Self-isolation during the coronavirus outbreak seems to be best practice in keeping our families and peers safe but it’s also a shift in our normal social behavior. As millions of families around the country get adjusted to self-isolation, the state of our mental health and how our bodies react to the practice are changing by the day, especially lower-income and marginalized groups.
Speaking with Wired, John Vincent, a clinical psychologist at the University of Houston, shared how apathetic behavior can rise to the forefront, making space for anxiety and depression.
“People start getting lethargic when they don’t have positive inputs into their small worlds,” Vincent says. “We can expect depression to kick in, and depression and anxiety are kissing cousins.”
But the biggest reason behind the uneasiness isn’t the self-isolation but just how long it will last. Details of COVID-19 are changing by the day with the most cases now coming out of New York. Yet, there’s still little to no information on what happens next.
“Open, transparent, consistent communication is the most important thing governments and organizations can do: Make sure people understand why they are being quarantined first and foremost, how long it is expected to last,” Samantha Brooks of King’s College London told the outlet. “A huge factor in the negative psychological impact seems to be confusion about what’s going on, not having clear guidelines, or getting different messages from different organizations.”
Uncertainty hitting low income and marginalized groups is also a problem within itself. As virtual parties and celebrities opening up on social media happen on a daily, there are people who might not access fun distractions on the web.

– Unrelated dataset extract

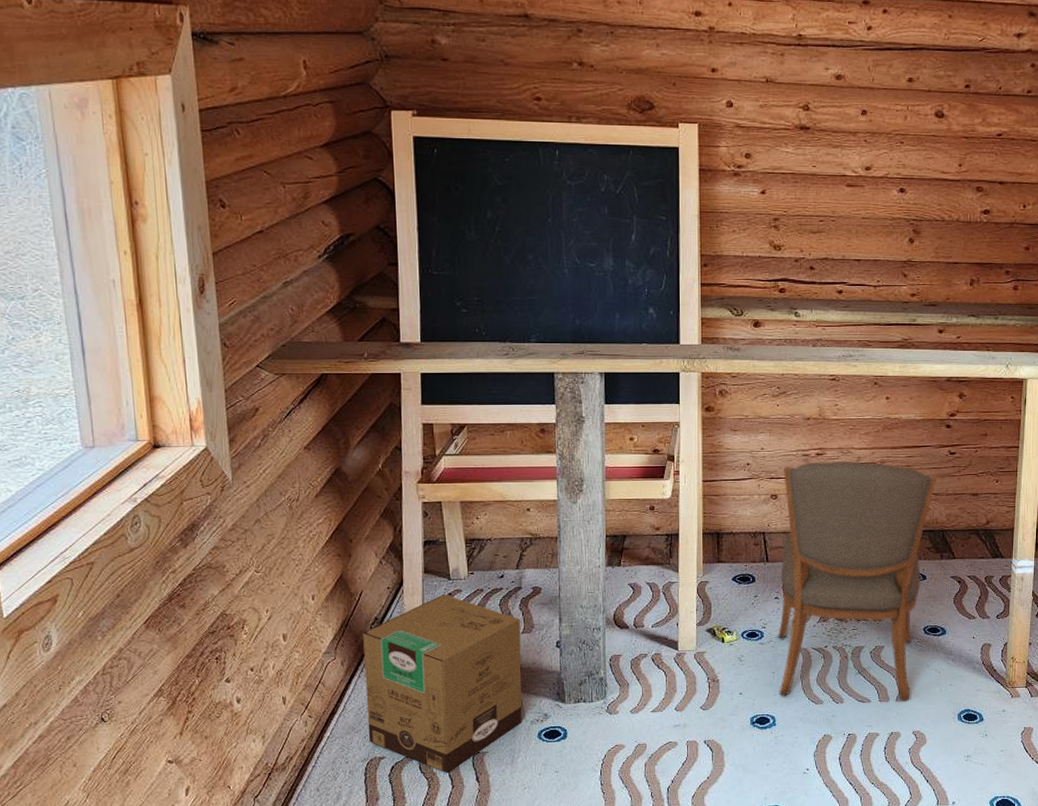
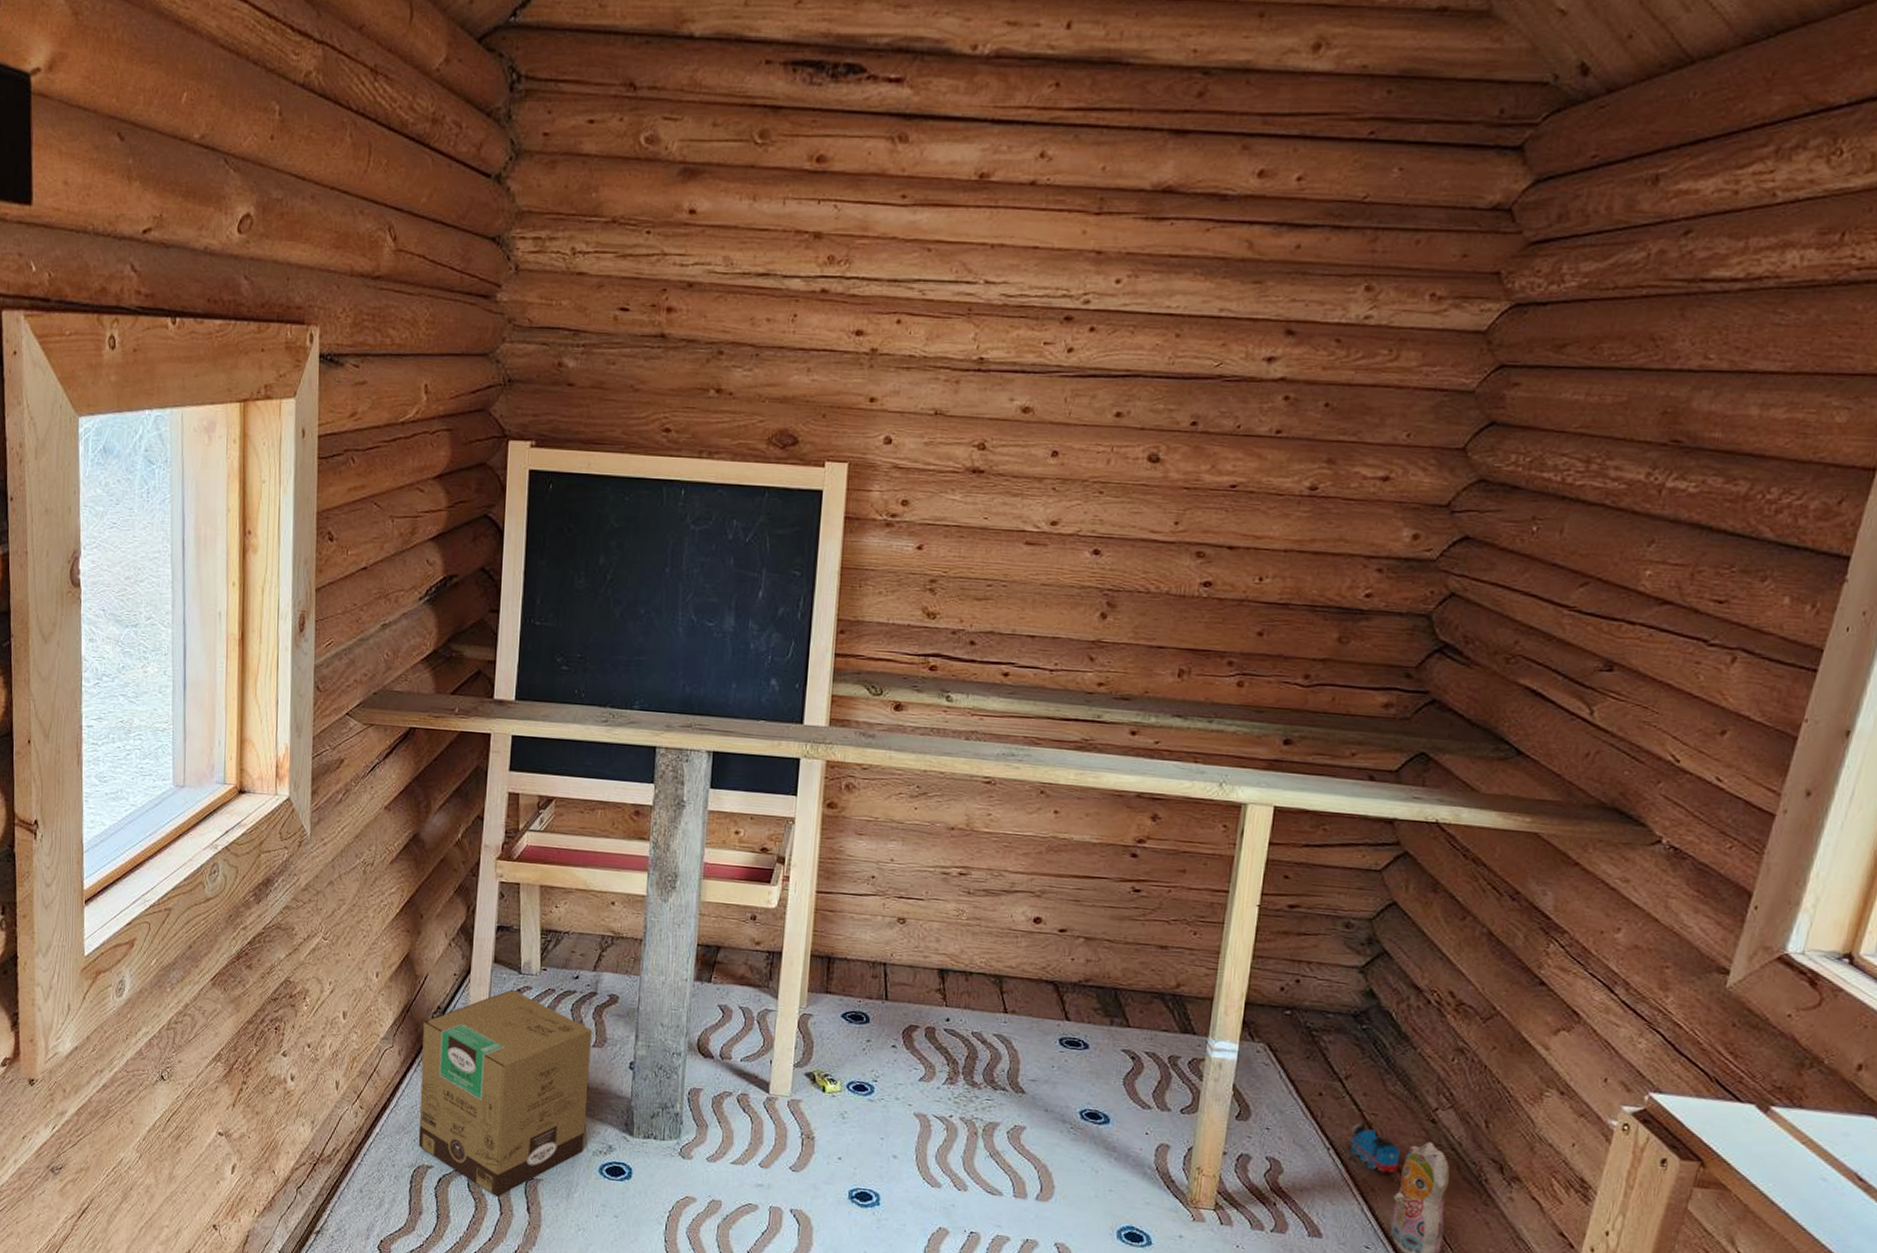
chair: present [778,461,937,702] -> none [887,882,1114,1203]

“Some people have posited technology as a means of connecting people, but lower-income groups might not even have FaceTime or Skype or minutes on their phone,” Thomas Cudjoe, a geriatrician researching the intersection of social connections and aging at Johns Hopkins University says. “People take that for granted, using their devices can be a strain on people’s incomes.”
To make self-isolation less than a bore or a daunting task, experts suggest creating a schedule to dictate control in your home.
1. Work It Out
Gyms are closed, but your home can be transformed into a personal training center. Use heavy bags for weights and if you can, create a playlist of workouts on YouTube. For those who have memberships for Blink or Peloton, the platforms have streamed their workouts on apps.
2. Mindful Meditation
Meditation isn’t about dumping your thoughts, it’s about staying aware and mindful. AQUA has developed online that leverages the power of “Mindful Meditation and Mobility Movements” for flexibility and fluidity in the body. Classes are free of charge but feel free to donate.
3. Take It Back To High School
Give your friends a call or indulge in a FaceTime party. Feel free to use the Wifi in your home to reduce the amount of data used on your phone. Lala Anthony held a too-cute FT birthday party for writer Kiyonna Anthony with a 70s theme. You can also find creative ways to hop on the phone with friends and family instead of constantly chatting about ‘rona.
4. Start A Journal
Journals just aren’t for kids. The practice not only gives you something to do, but it fuels creativity and a new level of self-awareness. Former First Lady Michelle Obama recently developed Becoming: A Guided Journal for Discovering Your Voice, with over 150 inspiring questions and quotes that connect to key themes in her memoir. The journal will also help bring readers to terms with the importance of family and personal reflections as well as the goals they’d like to make a reality.
5. Have a Dance Party or Enjoy Lo-Fi Beats To Quarantine To
If you don’t have data or battery power to watch a virtual DJ party, make your own. If you have to pull out your record player, do it! You can also hop on your favorite streaming service and create a playlist all your own.